● **Problem details**
Set the listing down again exactly, please, apart from its pictures.

--- START ---

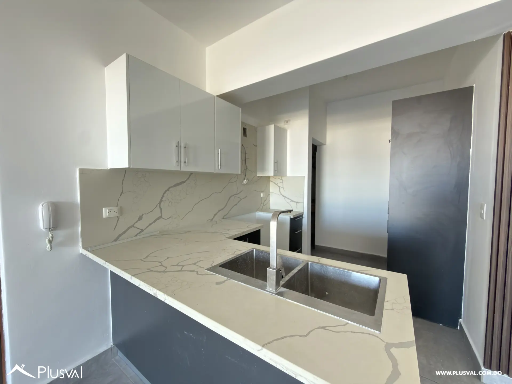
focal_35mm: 14
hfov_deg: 102.1
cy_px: 192
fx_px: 207
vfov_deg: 85.7
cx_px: 256
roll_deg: +0.4
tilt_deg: -3.6
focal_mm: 2.22
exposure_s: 1/30
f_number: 2.2
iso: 200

--- END ---

● **Answer box**
focal_35mm: 14
hfov_deg: 102.1
cy_px: 192
fx_px: 207
vfov_deg: 85.7
cx_px: 256
roll_deg: +0.4
tilt_deg: -3.6
focal_mm: 2.22
exposure_s: 1/30
f_number: 2.2
iso: 200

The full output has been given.